Macdonald – who identified himself at the oldest street reporter in America – continued to file stories through the late 1930s. By 1939 his declining health had compelled him to slow down to writing only one story per week. He died on April 9, 1942, a month shy of his 81st birthday.
His colleague Edwin Pinkham recalled walking up Grand Avenue in Kansas City with Macdonald. “On that occasion ‘Mac’ stopped and looked in every shop window we passed,” Pinkham wrote. “I found it exasperating because I really was going somewhere.”
“‘Mac,’ I said, ‘do you ever expect to get anywhere dawdling that way?’
“‘I may never get anywhere,’ he replied, ‘but I’ll learn a lot on the way.’” [5]

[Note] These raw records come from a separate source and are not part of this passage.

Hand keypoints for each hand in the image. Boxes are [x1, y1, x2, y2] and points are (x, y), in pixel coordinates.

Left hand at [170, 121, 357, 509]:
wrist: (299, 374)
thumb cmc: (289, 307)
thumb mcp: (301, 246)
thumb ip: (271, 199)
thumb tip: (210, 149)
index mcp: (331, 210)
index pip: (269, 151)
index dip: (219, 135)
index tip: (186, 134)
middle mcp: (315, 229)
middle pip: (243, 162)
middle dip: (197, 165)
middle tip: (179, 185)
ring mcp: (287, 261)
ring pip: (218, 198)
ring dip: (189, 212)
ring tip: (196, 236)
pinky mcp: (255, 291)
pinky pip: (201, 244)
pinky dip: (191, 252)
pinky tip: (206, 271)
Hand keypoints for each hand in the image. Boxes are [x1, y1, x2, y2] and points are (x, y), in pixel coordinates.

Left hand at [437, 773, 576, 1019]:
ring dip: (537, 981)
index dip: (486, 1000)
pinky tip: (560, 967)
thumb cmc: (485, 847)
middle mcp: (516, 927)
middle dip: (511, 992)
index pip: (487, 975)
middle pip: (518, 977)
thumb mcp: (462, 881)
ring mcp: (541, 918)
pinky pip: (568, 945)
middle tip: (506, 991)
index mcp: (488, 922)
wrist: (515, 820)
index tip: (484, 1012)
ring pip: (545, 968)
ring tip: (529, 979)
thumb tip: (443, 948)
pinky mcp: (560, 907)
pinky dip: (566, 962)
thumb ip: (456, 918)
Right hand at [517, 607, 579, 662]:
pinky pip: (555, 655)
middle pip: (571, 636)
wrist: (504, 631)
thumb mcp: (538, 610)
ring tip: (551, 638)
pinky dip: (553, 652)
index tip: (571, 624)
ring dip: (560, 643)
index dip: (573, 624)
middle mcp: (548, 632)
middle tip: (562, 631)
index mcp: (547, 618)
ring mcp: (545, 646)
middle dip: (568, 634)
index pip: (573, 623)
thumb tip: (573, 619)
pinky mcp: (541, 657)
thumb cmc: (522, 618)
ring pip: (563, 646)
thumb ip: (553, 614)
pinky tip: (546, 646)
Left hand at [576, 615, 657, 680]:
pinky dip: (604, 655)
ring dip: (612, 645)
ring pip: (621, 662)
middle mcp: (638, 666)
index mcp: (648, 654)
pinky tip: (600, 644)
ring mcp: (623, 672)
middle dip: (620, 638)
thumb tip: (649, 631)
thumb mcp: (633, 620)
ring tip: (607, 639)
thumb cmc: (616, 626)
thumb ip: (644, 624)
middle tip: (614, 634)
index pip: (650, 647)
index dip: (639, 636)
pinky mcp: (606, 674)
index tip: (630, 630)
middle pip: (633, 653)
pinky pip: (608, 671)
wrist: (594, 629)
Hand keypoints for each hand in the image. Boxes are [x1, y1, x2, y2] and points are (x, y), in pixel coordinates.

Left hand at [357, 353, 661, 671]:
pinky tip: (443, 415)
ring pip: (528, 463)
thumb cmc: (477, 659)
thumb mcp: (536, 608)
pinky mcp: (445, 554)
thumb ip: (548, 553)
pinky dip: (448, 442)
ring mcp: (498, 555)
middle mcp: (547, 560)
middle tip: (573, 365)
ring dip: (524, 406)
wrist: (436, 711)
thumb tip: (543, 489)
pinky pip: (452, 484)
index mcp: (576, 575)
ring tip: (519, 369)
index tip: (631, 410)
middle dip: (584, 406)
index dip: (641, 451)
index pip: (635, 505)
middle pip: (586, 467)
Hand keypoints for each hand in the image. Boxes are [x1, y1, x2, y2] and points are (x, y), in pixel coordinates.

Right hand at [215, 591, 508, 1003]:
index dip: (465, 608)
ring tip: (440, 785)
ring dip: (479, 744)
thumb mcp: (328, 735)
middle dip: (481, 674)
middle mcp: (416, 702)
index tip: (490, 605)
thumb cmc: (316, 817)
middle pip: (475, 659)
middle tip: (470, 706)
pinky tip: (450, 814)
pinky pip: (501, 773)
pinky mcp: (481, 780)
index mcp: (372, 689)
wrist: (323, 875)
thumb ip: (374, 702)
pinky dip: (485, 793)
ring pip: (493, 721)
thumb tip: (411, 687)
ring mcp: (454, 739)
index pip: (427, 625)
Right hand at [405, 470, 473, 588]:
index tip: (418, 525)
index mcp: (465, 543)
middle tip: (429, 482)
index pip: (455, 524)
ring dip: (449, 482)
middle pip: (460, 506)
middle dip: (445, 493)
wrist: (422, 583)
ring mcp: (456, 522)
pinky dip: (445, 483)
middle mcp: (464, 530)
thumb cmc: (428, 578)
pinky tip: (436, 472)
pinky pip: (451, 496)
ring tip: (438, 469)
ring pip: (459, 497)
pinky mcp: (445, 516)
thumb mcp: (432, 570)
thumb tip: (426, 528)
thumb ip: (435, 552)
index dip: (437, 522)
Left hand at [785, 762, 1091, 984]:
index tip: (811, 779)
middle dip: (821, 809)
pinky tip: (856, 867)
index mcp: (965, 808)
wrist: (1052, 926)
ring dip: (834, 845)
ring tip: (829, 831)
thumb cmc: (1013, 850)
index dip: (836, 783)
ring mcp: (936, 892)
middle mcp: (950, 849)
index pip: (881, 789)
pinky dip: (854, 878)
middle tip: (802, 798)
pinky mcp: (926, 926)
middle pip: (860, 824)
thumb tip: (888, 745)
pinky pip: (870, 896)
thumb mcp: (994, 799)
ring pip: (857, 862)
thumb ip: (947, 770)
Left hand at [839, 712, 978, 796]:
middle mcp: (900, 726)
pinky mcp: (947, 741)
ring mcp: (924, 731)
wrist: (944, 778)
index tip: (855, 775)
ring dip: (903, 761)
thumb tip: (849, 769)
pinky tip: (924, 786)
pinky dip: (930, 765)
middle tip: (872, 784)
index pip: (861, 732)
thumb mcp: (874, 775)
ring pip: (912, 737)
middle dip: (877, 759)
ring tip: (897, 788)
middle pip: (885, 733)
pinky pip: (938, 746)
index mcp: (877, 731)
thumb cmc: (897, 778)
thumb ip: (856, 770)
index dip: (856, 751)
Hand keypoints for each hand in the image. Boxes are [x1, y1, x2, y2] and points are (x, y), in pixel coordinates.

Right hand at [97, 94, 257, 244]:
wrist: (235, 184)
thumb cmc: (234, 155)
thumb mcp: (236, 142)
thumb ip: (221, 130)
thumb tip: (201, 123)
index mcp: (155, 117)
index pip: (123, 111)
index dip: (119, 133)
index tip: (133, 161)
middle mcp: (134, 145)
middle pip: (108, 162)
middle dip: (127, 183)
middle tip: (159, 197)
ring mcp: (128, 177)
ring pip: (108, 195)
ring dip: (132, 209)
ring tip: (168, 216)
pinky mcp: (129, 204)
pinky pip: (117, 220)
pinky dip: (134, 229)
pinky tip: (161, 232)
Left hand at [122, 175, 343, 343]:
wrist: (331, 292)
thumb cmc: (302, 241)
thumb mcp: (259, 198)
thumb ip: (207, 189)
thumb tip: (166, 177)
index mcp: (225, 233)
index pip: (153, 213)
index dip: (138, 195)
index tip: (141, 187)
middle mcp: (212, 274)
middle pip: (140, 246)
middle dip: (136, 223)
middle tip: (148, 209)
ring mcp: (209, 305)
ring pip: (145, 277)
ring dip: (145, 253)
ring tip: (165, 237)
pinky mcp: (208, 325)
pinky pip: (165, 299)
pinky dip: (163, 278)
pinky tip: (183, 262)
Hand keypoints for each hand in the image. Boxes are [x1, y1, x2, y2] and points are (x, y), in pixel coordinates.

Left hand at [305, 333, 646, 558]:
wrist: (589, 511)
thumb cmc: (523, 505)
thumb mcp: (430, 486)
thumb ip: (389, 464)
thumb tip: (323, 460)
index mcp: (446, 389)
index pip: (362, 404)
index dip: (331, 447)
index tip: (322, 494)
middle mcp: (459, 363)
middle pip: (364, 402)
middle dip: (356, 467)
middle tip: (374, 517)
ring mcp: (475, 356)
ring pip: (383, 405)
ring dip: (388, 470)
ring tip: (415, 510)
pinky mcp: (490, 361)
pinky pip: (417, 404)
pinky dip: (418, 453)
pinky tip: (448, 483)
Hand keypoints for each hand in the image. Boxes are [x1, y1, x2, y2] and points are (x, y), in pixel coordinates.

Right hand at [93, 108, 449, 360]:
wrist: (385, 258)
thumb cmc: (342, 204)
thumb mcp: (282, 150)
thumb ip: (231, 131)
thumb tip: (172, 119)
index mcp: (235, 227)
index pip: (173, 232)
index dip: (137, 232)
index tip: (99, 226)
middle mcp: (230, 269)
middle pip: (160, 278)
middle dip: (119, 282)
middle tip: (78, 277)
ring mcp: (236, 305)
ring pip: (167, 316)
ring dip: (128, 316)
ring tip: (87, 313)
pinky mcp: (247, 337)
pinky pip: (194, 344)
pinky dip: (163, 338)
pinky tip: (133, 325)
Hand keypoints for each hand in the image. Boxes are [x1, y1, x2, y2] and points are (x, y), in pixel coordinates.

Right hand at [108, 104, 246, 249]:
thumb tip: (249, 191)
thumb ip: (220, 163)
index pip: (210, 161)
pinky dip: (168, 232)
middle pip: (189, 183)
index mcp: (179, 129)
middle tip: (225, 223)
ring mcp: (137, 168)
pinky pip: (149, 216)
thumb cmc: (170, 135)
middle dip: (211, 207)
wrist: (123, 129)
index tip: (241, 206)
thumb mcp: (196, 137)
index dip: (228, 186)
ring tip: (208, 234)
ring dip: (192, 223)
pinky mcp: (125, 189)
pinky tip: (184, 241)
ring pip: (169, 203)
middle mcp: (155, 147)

-----------------------------------------------------
[1] “A. B. Macdonald, Pulitzer Winner, Dies in Kansas City,” Daily Capital News (Jefferson City, MO), 10 April 1942, p.8.
[2] William Futhey Gibbons, Making Today’s Newspaper: A Method for Gathering, Writing, and Publishing News (Ann Arbor: Edwards Brothers, 1933), pp. 82, 84.
[3] Vernon McKenzie, Behind the Headlines: Journalistic Adventures of Today (New York: Harrison Smith, 1931), pp. 59, 64-65.
[4] Lee Shippey, The Luckiest Man Alive (Los Angeles: Westernlore Press, 1959), p. 56.
[5] William Futhey Gibbons, Making Today’s Newspaper: A Method for Gathering, Writing, and Publishing News (Ann Arbor: Edwards Brothers, 1933), p. 80.